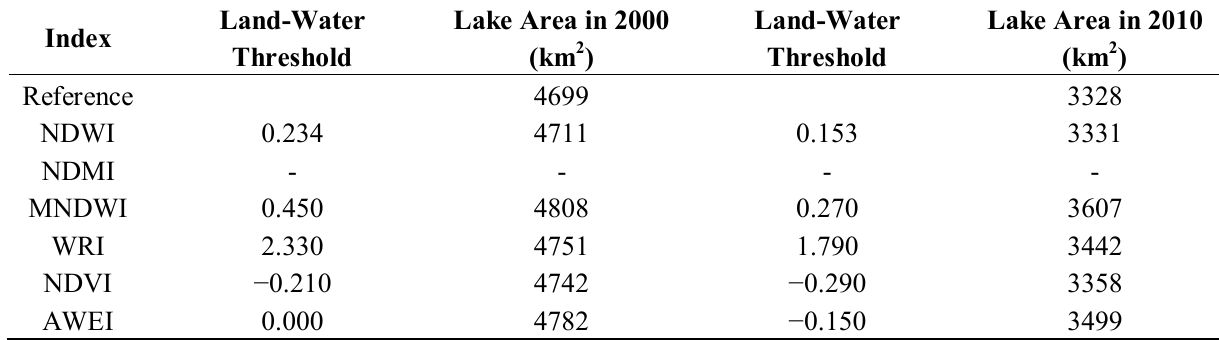
Table 3. Performance evaluation of the satellite-derived indexes used for surface water extraction.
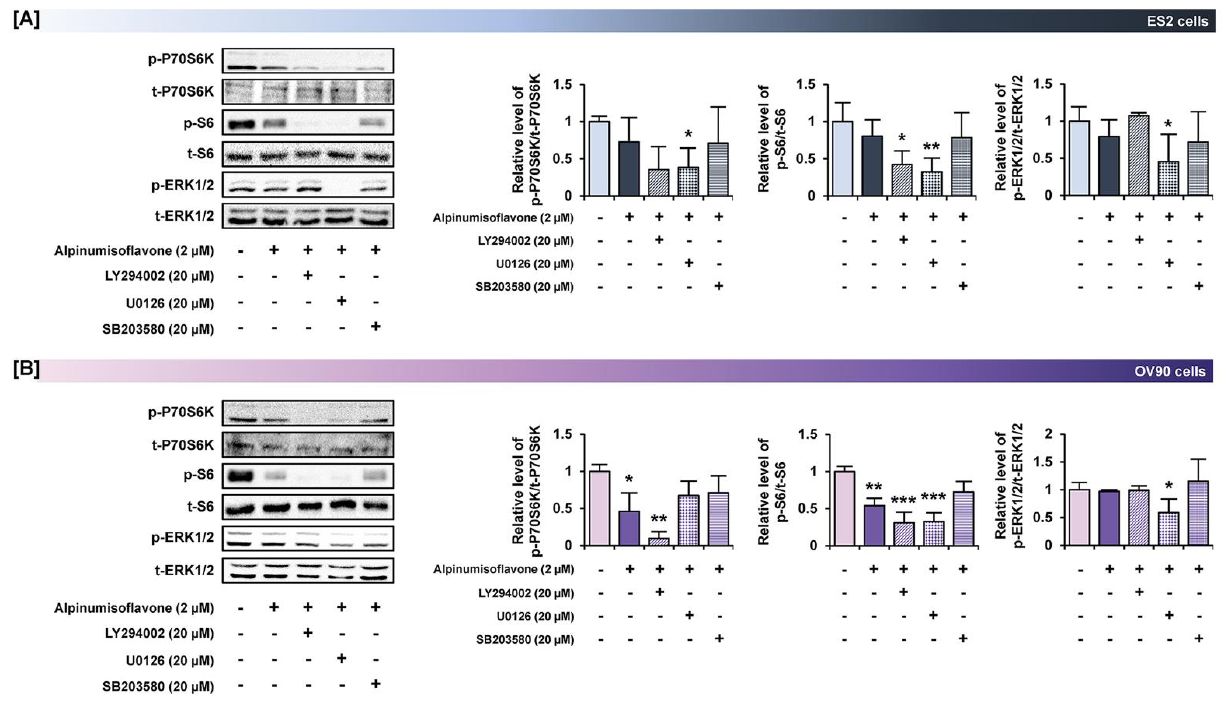
Figure 9. Effects of pretreatment of inhibitors for PI3K, ERK1/2 and P38 MAPK pathways prior to alpinumisoflavone treatment in ovarian cancer cells. ( A , B ) Western blot analysis revealed alterations in the phosphorylation of target proteins after pretreatment with each inhibitor for 1 h prior to alpinumisoflavone treatment. In ES2 and OV90 cells, a comparative graph represents the change in phosphorylation relative to the vehicle-treated control (100 %). All experiments were performed in triplicate. The significance between the vehicle and treatment groups is depicted by asterisks (* p < 0.05, ** p < 0.01 and *** p < 0.001).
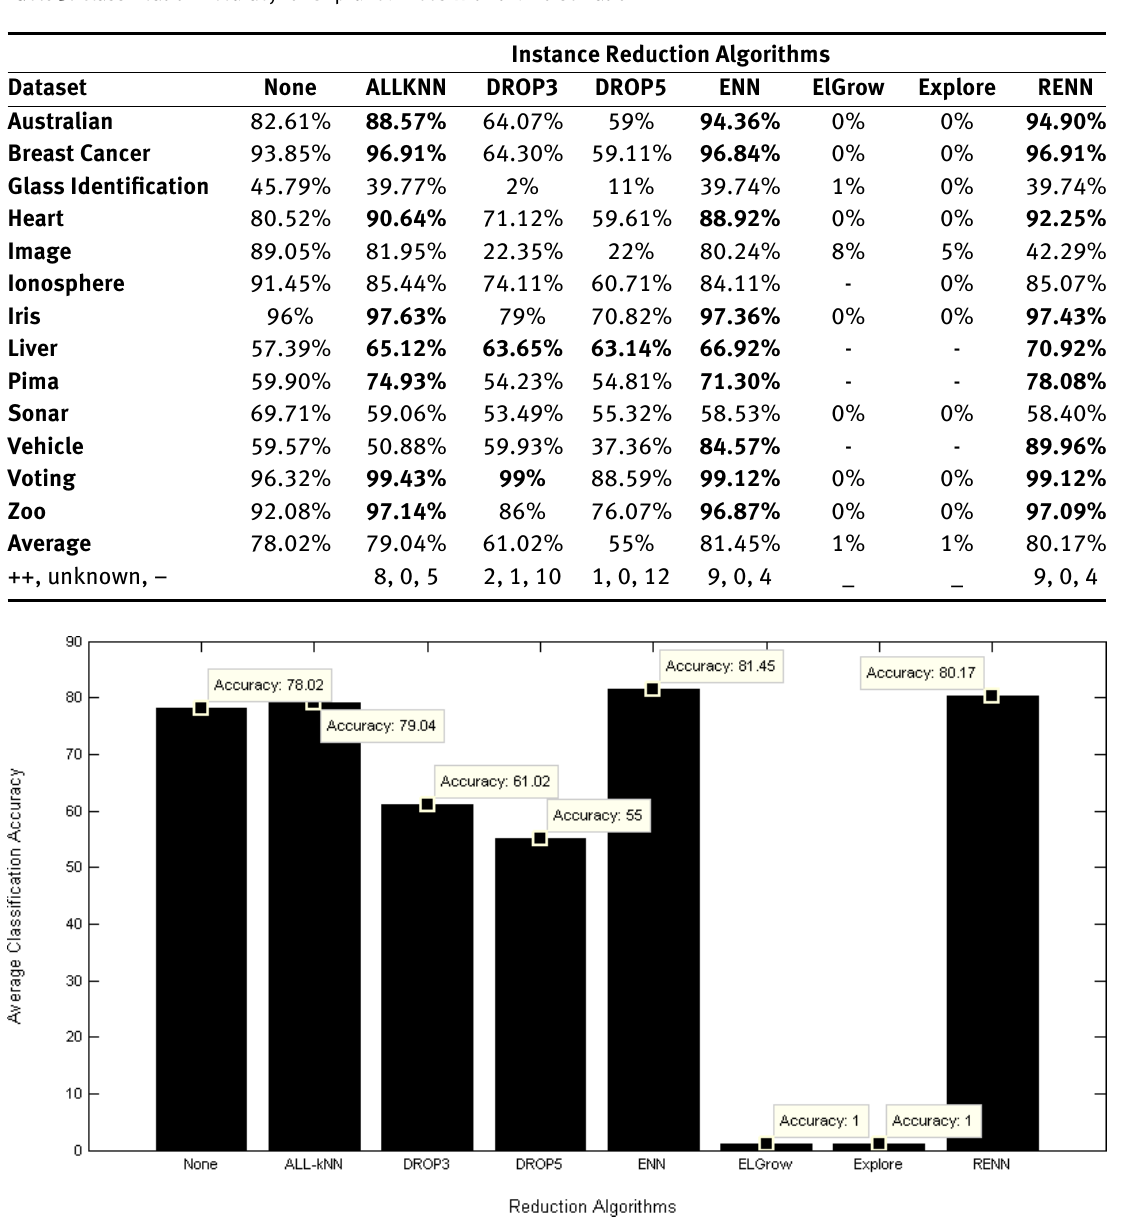
Table 3: Classification Accuracy for Unpruned Trees With 0% Noise Ratio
####
Prompt - Your copy should match the data above exactly, apart from the pictures.

Response box -
Table 3. Performance evaluation of the satellite-derived indexes used for surface water extraction.
Figure 9. Effects of pretreatment of inhibitors for PI3K, ERK1/2 and P38 MAPK pathways prior to alpinumisoflavone treatment in ovarian cancer cells. ( A , B ) Western blot analysis revealed alterations in the phosphorylation of target proteins after pretreatment with each inhibitor for 1 h prior to alpinumisoflavone treatment. In ES2 and OV90 cells, a comparative graph represents the change in phosphorylation relative to the vehicle-treated control (100 %). All experiments were performed in triplicate. The significance between the vehicle and treatment groups is depicted by asterisks (* p < 0.05, ** p < 0.01 and *** p < 0.001).
Table 3: Classification Accuracy for Unpruned Trees With 0% Noise Ratio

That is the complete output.